Schoolboys unearth one of the earliest metal objects to be found in the UK

    Hair tress

    A group of Alston schoolboys have struck gold, unearthing one of the most significant recent archaeological finds in the UK.

    Hair tress
    Hair tress

    The boys, aged from 7 to 10, were on a local dig at Kirkhaugh, arranged by the North Pennines Area of Outstanding Natural Beauty (AONB) Partnership’s Altogether Archaeology project, when they saw a glint of gold which turned out to be a 4,300-year-old ornament, probably worn as a ‘hair tress’.

    Seven-year-old Joseph Bell, one of the four boys to make the discovery, said: “We were digging carefully in the ground and I saw something shiny, it was gold. Me and Luca started dancing with joy. It was very exciting.” His friend, eight-year-old Luca Alderson, added: “When I first saw it I felt happy but I thought it was plastic. When I found out it was gold, I was very happy.”

    The ornament is one of the earliest metal objects to be found in the UK and may have been worn by a first-generation metal worker who could have travelled to Britain from overseas in search of gold and copper.

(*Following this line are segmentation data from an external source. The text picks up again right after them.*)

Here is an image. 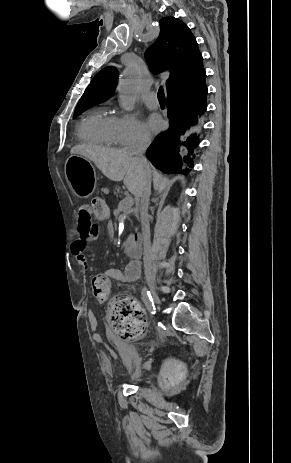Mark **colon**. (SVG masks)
<instances>
[{
	"label": "colon",
	"mask_w": 291,
	"mask_h": 463,
	"mask_svg": "<svg viewBox=\"0 0 291 463\" xmlns=\"http://www.w3.org/2000/svg\"><path fill=\"white\" fill-rule=\"evenodd\" d=\"M93 208L99 218L107 215L108 207L104 200L95 199ZM91 290L98 301H107L112 290L110 279L103 275L93 277ZM108 320L113 332L125 339L137 338L145 331L146 320L141 306L127 296H115L110 300Z\"/></svg>",
	"instance_id": "obj_1"
}]
</instances>
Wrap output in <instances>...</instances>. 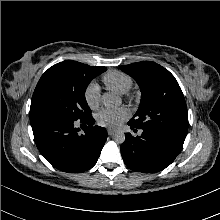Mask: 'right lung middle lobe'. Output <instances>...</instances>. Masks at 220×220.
I'll list each match as a JSON object with an SVG mask.
<instances>
[{
    "mask_svg": "<svg viewBox=\"0 0 220 220\" xmlns=\"http://www.w3.org/2000/svg\"><path fill=\"white\" fill-rule=\"evenodd\" d=\"M105 67L77 61H63L50 67L40 78L31 100L30 111H47L68 120L91 116L85 90Z\"/></svg>",
    "mask_w": 220,
    "mask_h": 220,
    "instance_id": "obj_1",
    "label": "right lung middle lobe"
}]
</instances>
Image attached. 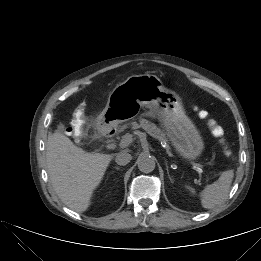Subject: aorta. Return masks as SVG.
Wrapping results in <instances>:
<instances>
[{
    "mask_svg": "<svg viewBox=\"0 0 261 261\" xmlns=\"http://www.w3.org/2000/svg\"><path fill=\"white\" fill-rule=\"evenodd\" d=\"M138 169L144 173H150L155 169V159L151 156H141L137 159Z\"/></svg>",
    "mask_w": 261,
    "mask_h": 261,
    "instance_id": "762f6f07",
    "label": "aorta"
}]
</instances>
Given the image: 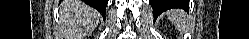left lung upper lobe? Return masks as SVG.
Returning a JSON list of instances; mask_svg holds the SVG:
<instances>
[{
	"mask_svg": "<svg viewBox=\"0 0 249 39\" xmlns=\"http://www.w3.org/2000/svg\"><path fill=\"white\" fill-rule=\"evenodd\" d=\"M181 4H183L181 1L180 2H176V3H174V7L176 6H178V5H181Z\"/></svg>",
	"mask_w": 249,
	"mask_h": 39,
	"instance_id": "obj_1",
	"label": "left lung upper lobe"
}]
</instances>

    The intricately decorated tress, which dates back to about 2,300 BC, a period known as the Copper Age (pre-Bronze Age), was found in a burial mound alongside three beautiful flint arrowheads and a jet button.

    These tresses are very rare, only ten finds have ever been made in Britain, and this one is the partner of a matching one discovered at Kirkhaugh during an excavation lead by Herbert Maryon in 1935. That dig also uncovered a ‘cushion stone’, a portable anvil used for working gold and copper.

    In an unlikely turn of events, two of the young boys who found the treasure – brothers, Sebastian and Luca Alderson – are the great-great grandsons of Joseph William Alderson who was part of the 1935 team.

    Paul Frodsham, who leads Altogether Archaeology project for the AONB Partnership, funded by the Heritage Lottery Fund, said: “All archaeological sites are important in their own way, but this is exceptional. It can be regarded as marking the very start of mineral exploitation in the North Pennines, leading in due course to Roman exploitation of lead and silver, and eventually to the vast post-medieval lead industry for which the region is internationally famous.”

    The head tress, along with the arrowheads and the button, will now be analysed by various specialists. Paul said: “We hope the newly found ornament will eventually find its way to the Great North Museum in Newcastle, where it can be reunited with its long-lost partner from the 1935 dig.”